**Data**
Segment Open
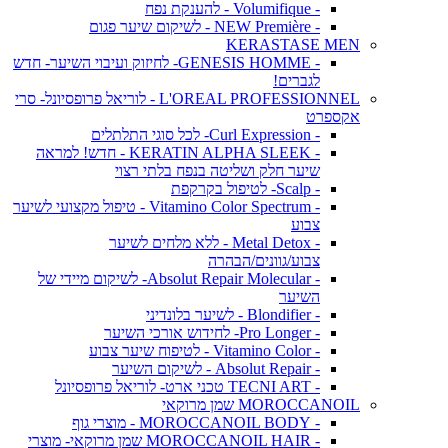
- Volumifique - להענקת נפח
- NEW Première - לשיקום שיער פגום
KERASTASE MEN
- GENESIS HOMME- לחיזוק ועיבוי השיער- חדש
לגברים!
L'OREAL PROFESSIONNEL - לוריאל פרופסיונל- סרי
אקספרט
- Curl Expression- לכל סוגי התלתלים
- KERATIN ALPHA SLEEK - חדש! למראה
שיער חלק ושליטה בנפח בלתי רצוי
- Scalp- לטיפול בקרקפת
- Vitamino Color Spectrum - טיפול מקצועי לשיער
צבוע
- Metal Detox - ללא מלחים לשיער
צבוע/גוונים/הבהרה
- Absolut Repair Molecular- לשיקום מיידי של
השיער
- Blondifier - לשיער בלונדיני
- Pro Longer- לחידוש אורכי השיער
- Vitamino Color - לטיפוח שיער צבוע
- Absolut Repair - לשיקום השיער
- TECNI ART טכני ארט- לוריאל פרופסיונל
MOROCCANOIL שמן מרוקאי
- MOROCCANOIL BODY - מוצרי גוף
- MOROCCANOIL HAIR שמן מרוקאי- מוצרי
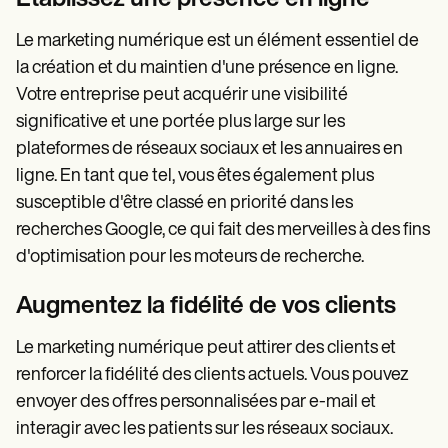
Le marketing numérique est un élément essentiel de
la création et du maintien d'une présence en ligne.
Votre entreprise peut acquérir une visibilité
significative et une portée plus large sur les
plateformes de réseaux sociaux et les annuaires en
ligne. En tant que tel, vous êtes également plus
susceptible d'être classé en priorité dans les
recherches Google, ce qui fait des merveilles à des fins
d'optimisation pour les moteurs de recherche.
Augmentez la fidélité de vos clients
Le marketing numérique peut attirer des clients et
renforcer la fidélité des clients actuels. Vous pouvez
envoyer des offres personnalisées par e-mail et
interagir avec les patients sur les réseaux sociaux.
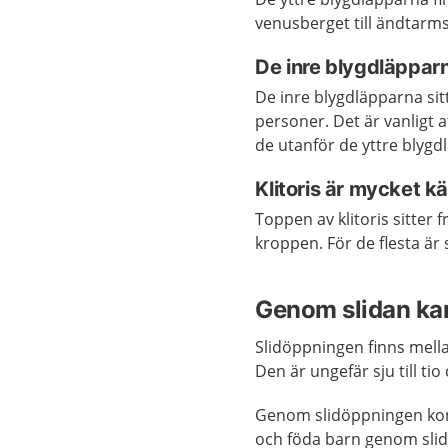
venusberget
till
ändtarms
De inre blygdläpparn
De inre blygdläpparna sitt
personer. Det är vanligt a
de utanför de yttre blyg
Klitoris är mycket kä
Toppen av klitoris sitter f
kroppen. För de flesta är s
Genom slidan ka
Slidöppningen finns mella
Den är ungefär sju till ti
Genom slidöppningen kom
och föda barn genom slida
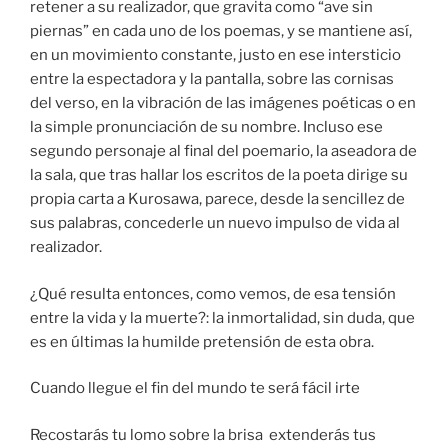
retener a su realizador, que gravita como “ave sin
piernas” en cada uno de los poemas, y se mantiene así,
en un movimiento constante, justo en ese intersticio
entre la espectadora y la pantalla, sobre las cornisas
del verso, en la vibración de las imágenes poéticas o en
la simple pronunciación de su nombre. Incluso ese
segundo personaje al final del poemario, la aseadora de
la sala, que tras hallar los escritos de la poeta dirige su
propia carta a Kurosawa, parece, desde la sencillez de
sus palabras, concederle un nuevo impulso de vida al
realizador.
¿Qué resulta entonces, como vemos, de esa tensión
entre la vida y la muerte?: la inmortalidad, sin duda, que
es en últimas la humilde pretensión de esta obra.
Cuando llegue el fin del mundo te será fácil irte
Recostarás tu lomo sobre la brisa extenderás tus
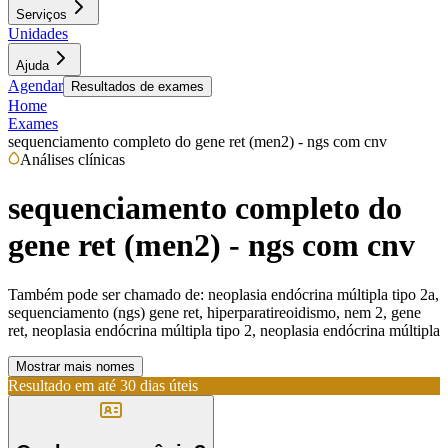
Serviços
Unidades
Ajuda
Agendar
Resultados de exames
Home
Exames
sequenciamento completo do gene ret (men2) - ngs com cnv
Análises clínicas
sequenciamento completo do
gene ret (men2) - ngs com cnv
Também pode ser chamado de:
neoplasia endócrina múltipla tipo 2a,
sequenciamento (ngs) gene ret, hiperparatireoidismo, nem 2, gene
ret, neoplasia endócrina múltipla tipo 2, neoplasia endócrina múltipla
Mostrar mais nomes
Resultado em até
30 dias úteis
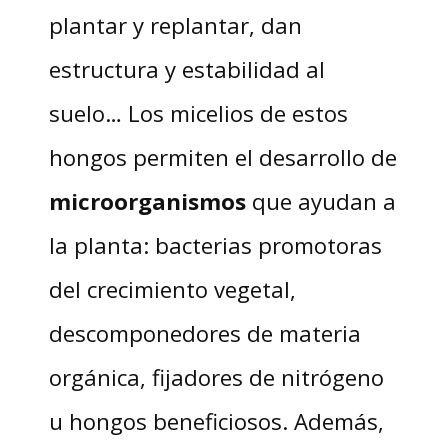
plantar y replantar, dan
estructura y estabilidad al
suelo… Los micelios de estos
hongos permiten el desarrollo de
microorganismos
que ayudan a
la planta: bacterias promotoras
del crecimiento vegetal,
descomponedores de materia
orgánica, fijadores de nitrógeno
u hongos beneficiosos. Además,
Segment Closed
Segment Open
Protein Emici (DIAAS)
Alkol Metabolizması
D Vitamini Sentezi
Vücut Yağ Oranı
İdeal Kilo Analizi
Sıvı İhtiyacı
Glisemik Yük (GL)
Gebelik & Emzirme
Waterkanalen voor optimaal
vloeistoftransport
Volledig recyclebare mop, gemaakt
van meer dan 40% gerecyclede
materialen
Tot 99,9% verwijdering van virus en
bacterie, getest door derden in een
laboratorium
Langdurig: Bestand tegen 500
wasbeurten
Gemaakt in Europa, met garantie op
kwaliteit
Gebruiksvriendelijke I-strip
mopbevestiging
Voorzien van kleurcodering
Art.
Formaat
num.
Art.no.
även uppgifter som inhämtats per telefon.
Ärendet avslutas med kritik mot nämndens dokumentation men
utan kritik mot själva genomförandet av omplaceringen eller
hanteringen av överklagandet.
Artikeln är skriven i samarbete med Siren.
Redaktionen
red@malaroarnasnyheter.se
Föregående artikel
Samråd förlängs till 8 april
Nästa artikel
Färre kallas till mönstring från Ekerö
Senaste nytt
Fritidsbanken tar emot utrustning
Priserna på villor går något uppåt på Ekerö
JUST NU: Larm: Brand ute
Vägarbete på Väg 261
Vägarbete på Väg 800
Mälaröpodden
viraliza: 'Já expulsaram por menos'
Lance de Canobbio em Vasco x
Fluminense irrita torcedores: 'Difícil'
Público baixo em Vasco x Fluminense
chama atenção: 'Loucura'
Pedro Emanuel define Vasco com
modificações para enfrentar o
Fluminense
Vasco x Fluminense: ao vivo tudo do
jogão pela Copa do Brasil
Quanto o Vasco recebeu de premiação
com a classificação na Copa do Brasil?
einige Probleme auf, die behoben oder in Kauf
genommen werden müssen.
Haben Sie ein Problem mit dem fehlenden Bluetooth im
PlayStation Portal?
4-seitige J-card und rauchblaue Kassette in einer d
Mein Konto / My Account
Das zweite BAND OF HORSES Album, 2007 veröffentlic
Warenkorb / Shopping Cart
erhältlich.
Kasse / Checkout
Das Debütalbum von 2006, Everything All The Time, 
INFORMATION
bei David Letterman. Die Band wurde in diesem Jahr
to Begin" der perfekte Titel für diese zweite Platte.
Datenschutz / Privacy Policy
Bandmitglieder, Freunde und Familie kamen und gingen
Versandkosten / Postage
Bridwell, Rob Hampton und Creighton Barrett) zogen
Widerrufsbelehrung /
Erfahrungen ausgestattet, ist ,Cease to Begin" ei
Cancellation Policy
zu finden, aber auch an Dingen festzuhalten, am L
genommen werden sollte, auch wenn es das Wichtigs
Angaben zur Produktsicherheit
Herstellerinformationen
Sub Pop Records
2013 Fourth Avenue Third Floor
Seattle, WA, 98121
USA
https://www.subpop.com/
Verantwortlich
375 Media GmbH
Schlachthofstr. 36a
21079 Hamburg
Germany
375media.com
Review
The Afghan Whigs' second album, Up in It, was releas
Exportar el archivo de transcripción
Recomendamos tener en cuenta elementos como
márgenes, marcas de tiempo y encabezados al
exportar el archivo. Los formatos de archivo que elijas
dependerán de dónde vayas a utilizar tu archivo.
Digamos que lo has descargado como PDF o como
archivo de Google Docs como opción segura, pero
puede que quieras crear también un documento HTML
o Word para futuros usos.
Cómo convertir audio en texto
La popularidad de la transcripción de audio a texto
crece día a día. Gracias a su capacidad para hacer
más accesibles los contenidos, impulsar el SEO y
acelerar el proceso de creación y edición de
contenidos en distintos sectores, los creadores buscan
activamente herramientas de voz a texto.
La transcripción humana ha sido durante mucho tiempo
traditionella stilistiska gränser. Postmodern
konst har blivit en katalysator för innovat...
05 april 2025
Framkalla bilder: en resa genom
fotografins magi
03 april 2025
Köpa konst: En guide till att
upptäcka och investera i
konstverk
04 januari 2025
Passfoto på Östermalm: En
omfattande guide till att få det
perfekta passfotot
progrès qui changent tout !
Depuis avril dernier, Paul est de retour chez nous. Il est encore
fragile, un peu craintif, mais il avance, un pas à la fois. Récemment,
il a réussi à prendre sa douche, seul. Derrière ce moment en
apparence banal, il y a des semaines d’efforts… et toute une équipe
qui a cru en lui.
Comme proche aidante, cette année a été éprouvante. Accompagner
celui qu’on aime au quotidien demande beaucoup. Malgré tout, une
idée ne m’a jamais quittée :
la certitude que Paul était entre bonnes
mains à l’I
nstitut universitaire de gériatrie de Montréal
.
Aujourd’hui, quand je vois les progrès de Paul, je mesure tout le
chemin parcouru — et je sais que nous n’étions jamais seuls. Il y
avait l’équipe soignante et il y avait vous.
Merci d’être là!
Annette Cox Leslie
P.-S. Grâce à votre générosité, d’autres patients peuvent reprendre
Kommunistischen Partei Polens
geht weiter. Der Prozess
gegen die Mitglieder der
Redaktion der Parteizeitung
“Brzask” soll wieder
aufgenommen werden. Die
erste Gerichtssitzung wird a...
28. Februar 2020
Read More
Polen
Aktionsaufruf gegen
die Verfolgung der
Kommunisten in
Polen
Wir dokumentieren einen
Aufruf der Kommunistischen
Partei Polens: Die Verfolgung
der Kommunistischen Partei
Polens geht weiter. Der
Segment Closed
**What the task asks**
In the listing above, locate the line containing "exportar el archivo." and the line containing "traditionella stilistiska gränser. Postmodern". Transcribe those two lines and everything between them, exactly as written.

**Answer space**
exportar el archivo. Los formatos de archivo que elijas
dependerán de dónde vayas a utilizar tu archivo.
Digamos que lo has descargado como PDF o como
archivo de Google Docs como opción segura, pero
puede que quieras crear también un documento HTML
o Word para futuros usos.
Cómo convertir audio en texto
La popularidad de la transcripción de audio a texto
crece día a día. Gracias a su capacidad para hacer
más accesibles los contenidos, impulsar el SEO y
acelerar el proceso de creación y edición de
contenidos en distintos sectores, los creadores buscan
activamente herramientas de voz a texto.
La transcripción humana ha sido durante mucho tiempo
traditionella stilistiska gränser. Postmodern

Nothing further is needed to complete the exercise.